WHAT YOU NEED TO DO — Reproduce every line of text in the material below, unchanged and in its original order, omitting the pictures.

GIVEN RECORDS —
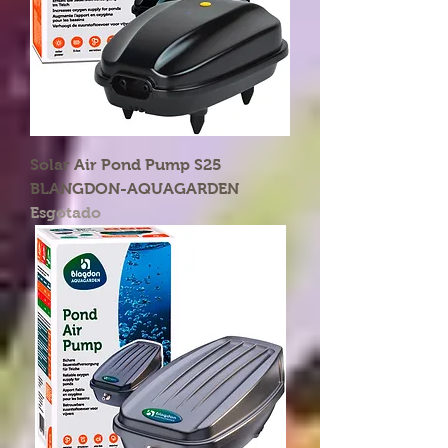
Solar Air Pond Pump S25
BLANGDON-AQUAGARDEN
Esgotado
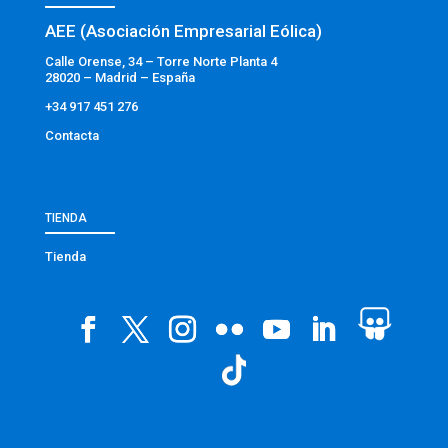
AEE (Asociación Empresarial Eólica)
Calle Orense, 34 – Torre Norte Planta 4
28020 – Madrid – España
+34 917 451 276
Contacta
TIENDA
Tienda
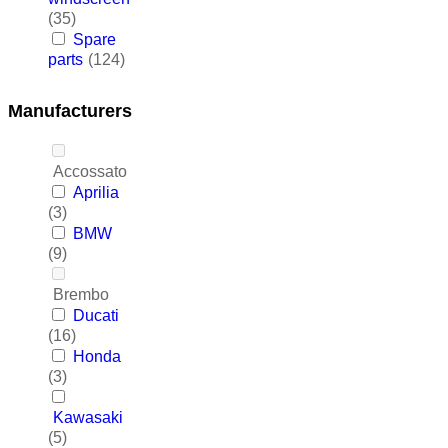
(35)
Spare
parts
(124)
Manufacturers
Accossato
Aprilia
(3)
BMW
(9)
Brembo
Ducati
(16)
Honda
(3)
Kawasaki
(5)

SOLUTION BELOW —
Solar Air Pond Pump S25
BLANGDON-AQUAGARDEN
Esgotado
AEE (Asociación Empresarial Eólica)
Calle Orense, 34 – Torre Norte Planta 4
28020 – Madrid – España
+34 917 451 276
Contacta
TIENDA
Tienda
(35)
Spare
parts
(124)
Manufacturers
Accossato
Aprilia
(3)
BMW
(9)
Brembo
Ducati
(16)
Honda
(3)
Kawasaki
(5)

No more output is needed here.